### Data provided
********************

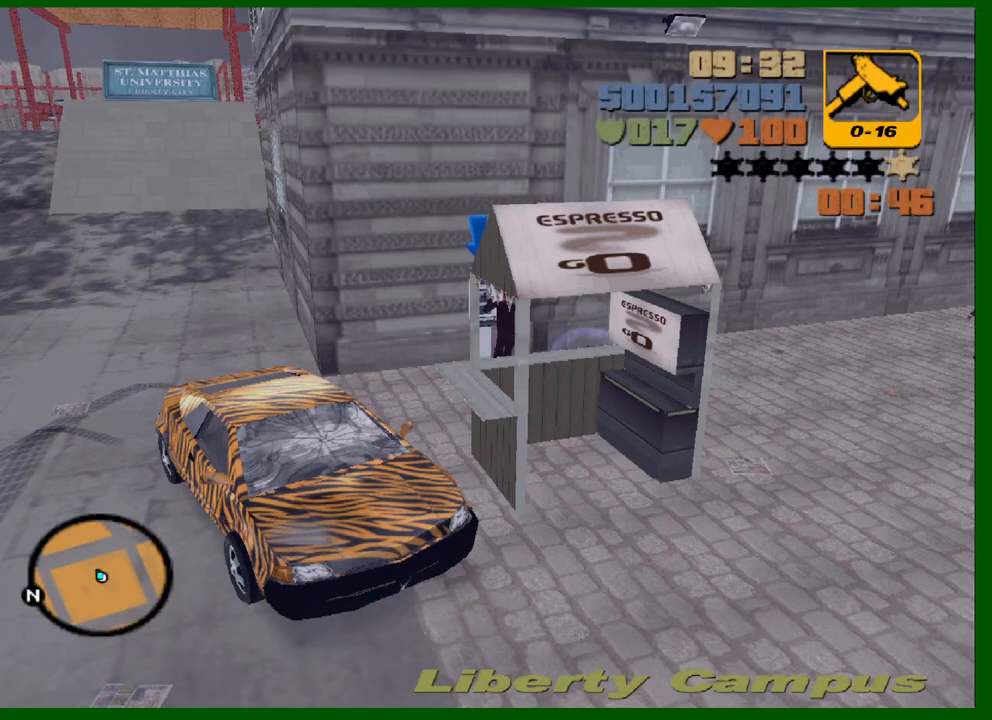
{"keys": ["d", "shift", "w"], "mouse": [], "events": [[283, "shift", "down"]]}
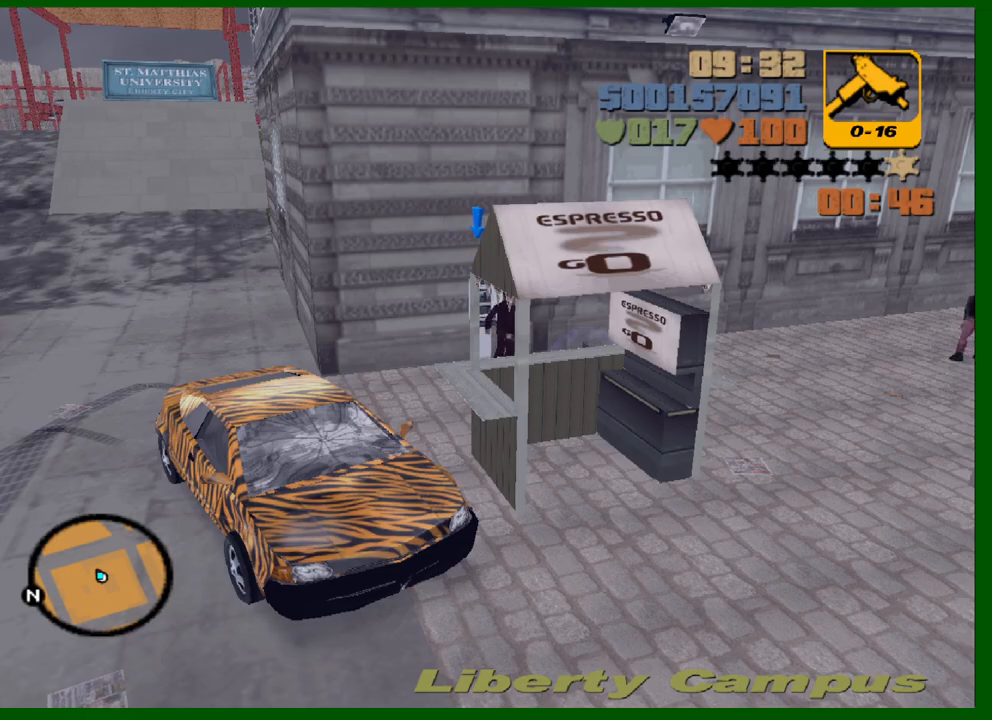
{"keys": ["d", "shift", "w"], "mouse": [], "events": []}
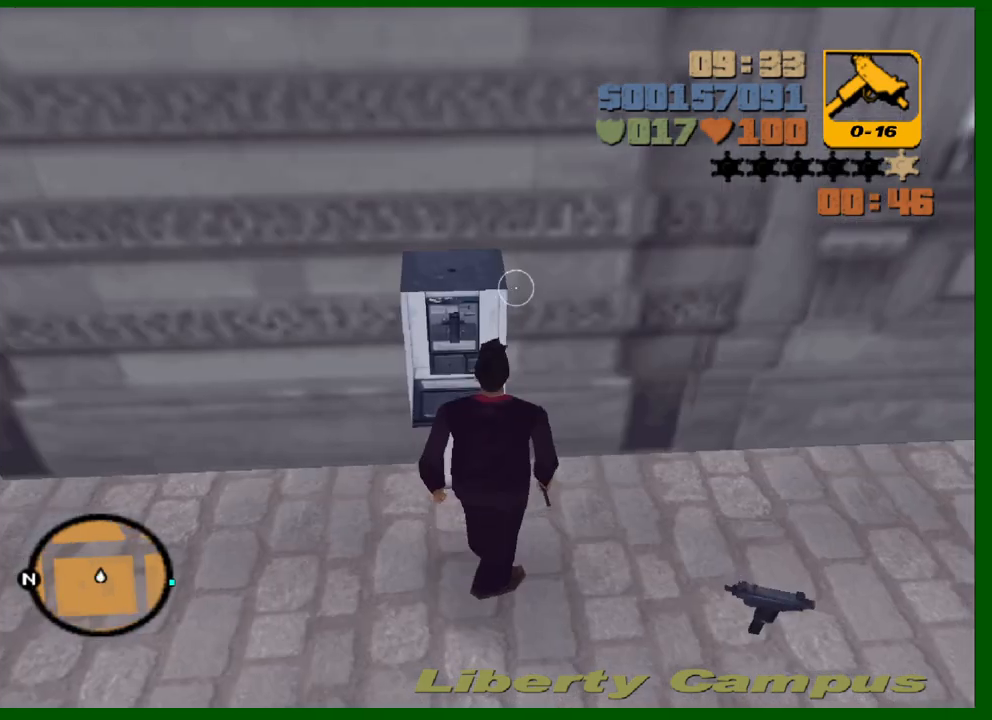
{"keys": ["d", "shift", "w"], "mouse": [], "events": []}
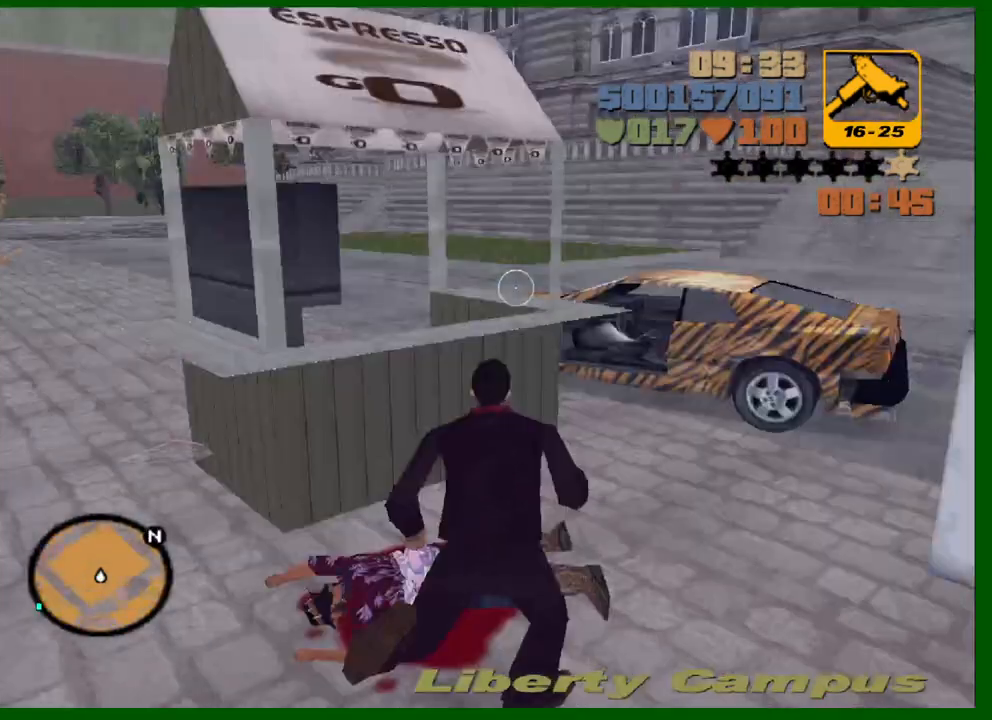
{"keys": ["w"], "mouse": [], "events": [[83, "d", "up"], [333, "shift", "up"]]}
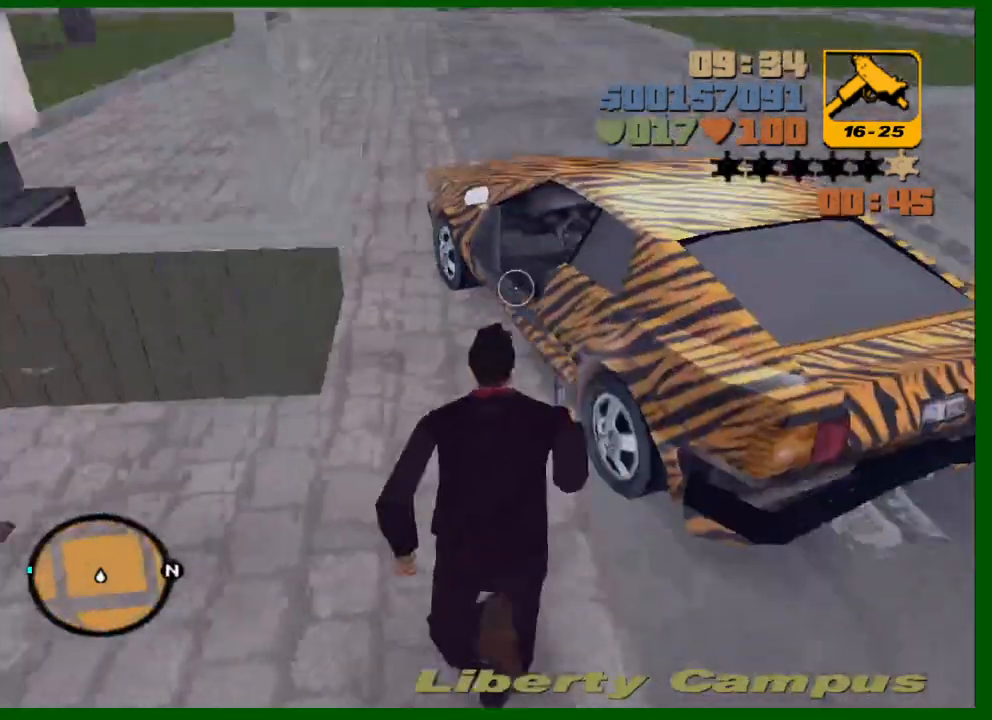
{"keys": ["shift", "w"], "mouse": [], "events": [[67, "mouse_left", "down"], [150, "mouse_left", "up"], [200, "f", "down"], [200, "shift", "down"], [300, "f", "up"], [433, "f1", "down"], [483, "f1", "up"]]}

********************

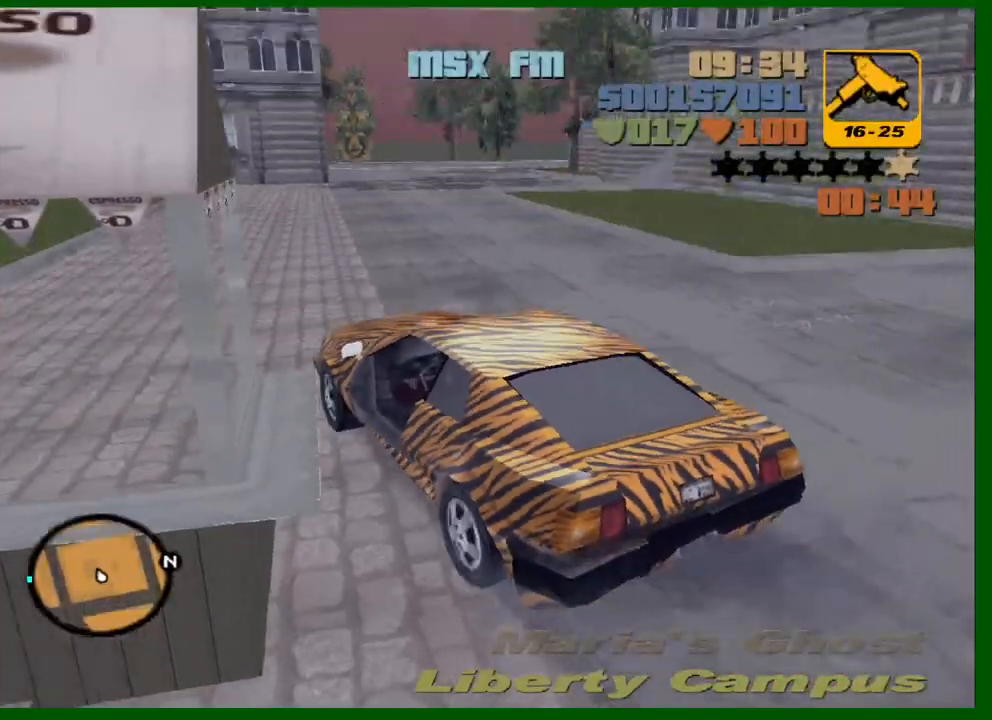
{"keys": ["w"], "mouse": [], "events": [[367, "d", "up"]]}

********************

### Work item
Copy every line of the data where "down" is found.

### Result of this exercise
{"keys": ["d", "shift", "w"], "mouse": [], "events": [[283, "shift", "down"]]}
{"keys": ["shift", "w"], "mouse": [], "events": [[67, "mouse_left", "down"], [150, "mouse_left", "up"], [200, "f", "down"], [200, "shift", "down"], [300, "f", "up"], [433, "f1", "down"], [483, "f1", "up"]]}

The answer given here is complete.